Swan abaixou a cabeça, subitamente generoso.

"Noivados serão suficientes."

"Não. Ouvi dizer que noivados são de fato perigosos quando se trata das suas filhas."

"Eu deveria ir embora agora mesmo", o mais velho ameaçou.

"Mas não irá. Somos estranhos companheiros, você e eu." Cullen sentou-se novamente na cadeira, saboreando a vitória. "Quero as outras filhas na cidade o mais depressa possível. Tratarei para que elas sejam cortejadas. Elas não serão maculadas pelo casamento da irmã."
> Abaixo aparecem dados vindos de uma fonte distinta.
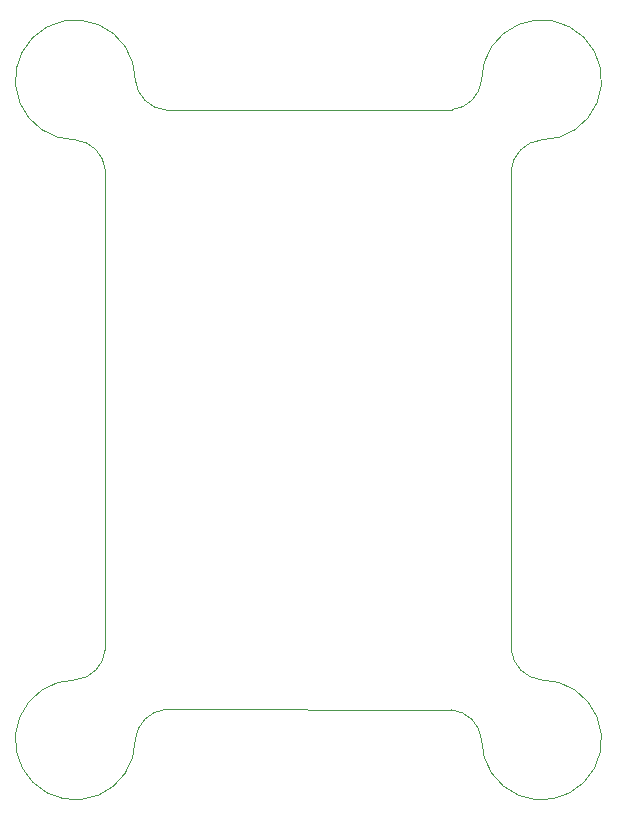
<source format=gbr>
%TF.GenerationSoftware,KiCad,Pcbnew,7.0.6*%
%TF.CreationDate,2023-09-15T11:55:10+02:00*%
%TF.ProjectId,l293d-motor-controller,6c323933-642d-46d6-9f74-6f722d636f6e,rev?*%
%TF.SameCoordinates,Original*%
%TF.FileFunction,Profile,NP*%
%FSLAX46Y46*%
G04 Gerber Fmt 4.6, Leading zero omitted, Abs format (unit mm)*
G04 Created by KiCad (PCBNEW 7.0.6) date 2023-09-15 11:55:10*
%MOMM*%
%LPD*%
G01*
G04 APERTURE LIST*
%TA.AperFunction,Profile*%
%ADD10C,0.100000*%
%TD*%
G04 APERTURE END LIST*
D10*
X142240000Y-99060000D02*
G75*
G03*
X137160000Y-93980000I0J5080000D01*
G01*
X134648360Y-96498974D02*
G75*
G03*
X137160000Y-93980000I-253060J2763974D01*
G01*
X137160000Y-149860000D02*
G75*
G03*
X142240000Y-144780000I5080000J0D01*
G01*
X110398301Y-147281444D02*
G75*
G03*
X107840000Y-149860000I257599J-2813956D01*
G01*
X102760000Y-144780000D02*
G75*
G03*
X107840000Y-149860000I0J-5080000D01*
G01*
X110398301Y-147281444D02*
X134564557Y-147315922D01*
X139659879Y-142203673D02*
X139655371Y-101696812D01*
X134648360Y-96498974D02*
X110435443Y-96524078D01*
X107840000Y-93980000D02*
G75*
G03*
X102760000Y-99060000I-5080000J0D01*
G01*
X142240000Y-99060001D02*
G75*
G03*
X139655371Y-101696812I260000J-2839999D01*
G01*
X107839981Y-93980002D02*
G75*
G03*
X110435443Y-96524077I2795419J255902D01*
G01*
X105300449Y-101599958D02*
G75*
G03*
X102760000Y-99060002I-2795849J-255942D01*
G01*
X137160019Y-149859998D02*
G75*
G03*
X134564557Y-147315923I-2795419J-255902D01*
G01*
X102760002Y-144780019D02*
G75*
G03*
X105304077Y-142184557I-255902J2795419D01*
G01*
X105300450Y-101599958D02*
X105304078Y-142184557D01*
X139659879Y-142203673D02*
G75*
G03*
X142240000Y-144780000I2835521J259573D01*
G01*
M02*

</source>
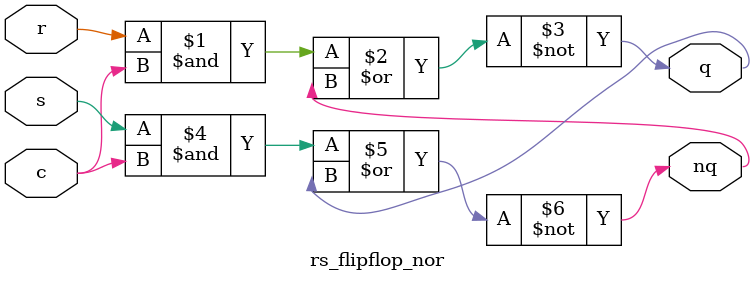
<source format=v>
`timescale 1ns / 1ps
module rs_flipflop_nor(
    input r, s, c,
    output q, nq
    );
assign q = ~((r&c)|nq);
assign nq = ~((s&c)|q);
endmodule

</source>
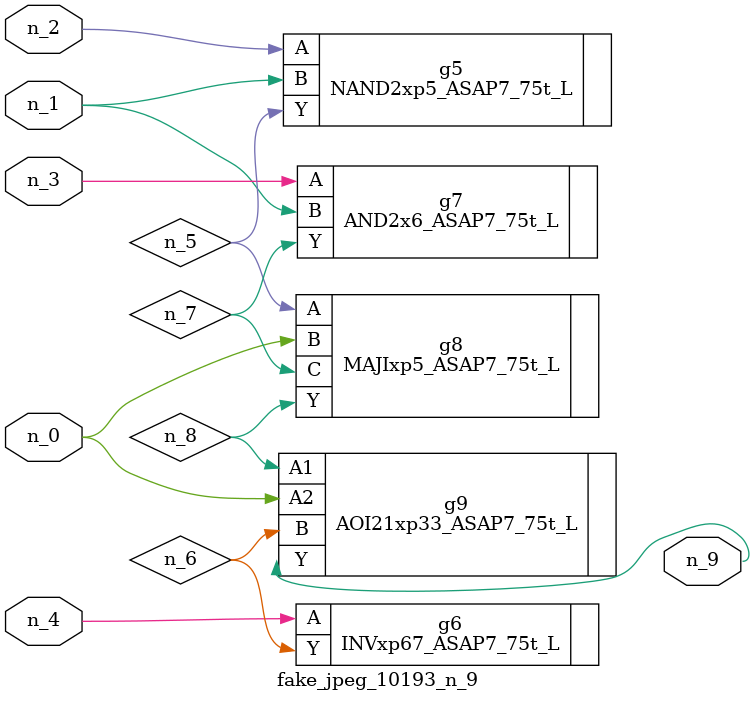
<source format=v>
module fake_jpeg_10193_n_9 (n_3, n_2, n_1, n_0, n_4, n_9);

input n_3;
input n_2;
input n_1;
input n_0;
input n_4;

output n_9;

wire n_8;
wire n_6;
wire n_5;
wire n_7;

NAND2xp5_ASAP7_75t_L g5 ( 
.A(n_2),
.B(n_1),
.Y(n_5)
);

INVxp67_ASAP7_75t_L g6 ( 
.A(n_4),
.Y(n_6)
);

AND2x6_ASAP7_75t_L g7 ( 
.A(n_3),
.B(n_1),
.Y(n_7)
);

MAJIxp5_ASAP7_75t_L g8 ( 
.A(n_5),
.B(n_0),
.C(n_7),
.Y(n_8)
);

AOI21xp33_ASAP7_75t_L g9 ( 
.A1(n_8),
.A2(n_0),
.B(n_6),
.Y(n_9)
);


endmodule
</source>
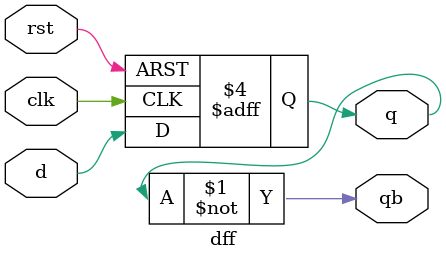
<source format=v>
module dff (input d,clk,rst, output reg q, output qb);
assign qb=~q;
always @(posedge clk or negedge rst)
begin
if(~rst)
q<=0;		//active low reset
else
q<=d;
end
endmodule
</source>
"Cortejadas por homens decentes", Swan qualificou. "Ninguém com metade do patrimônio empenhado no Anjo Caído."

"Leve-as para a cidade. Percebo que não estou mais disposto a esperar por minha vingança."

Charlie estreitou os olhos.

"Irei me arrepender de casá-la com você."

Edward empurrou a bebida para trás e virou o copo de cabeça para baixo sobre a mesa de madeira.

"Que pena, então, que não tenha escolha."


Que pena... Será?

Recuperei meus arquivos *suspira* Tinha esquecido meu iD pra acessar a nuvem em que armazenava os dados (preenchimento automático é uma droga por causa disso) e, bem, não foi fácil recuperar. Perdoem a demora, não falharei again rs.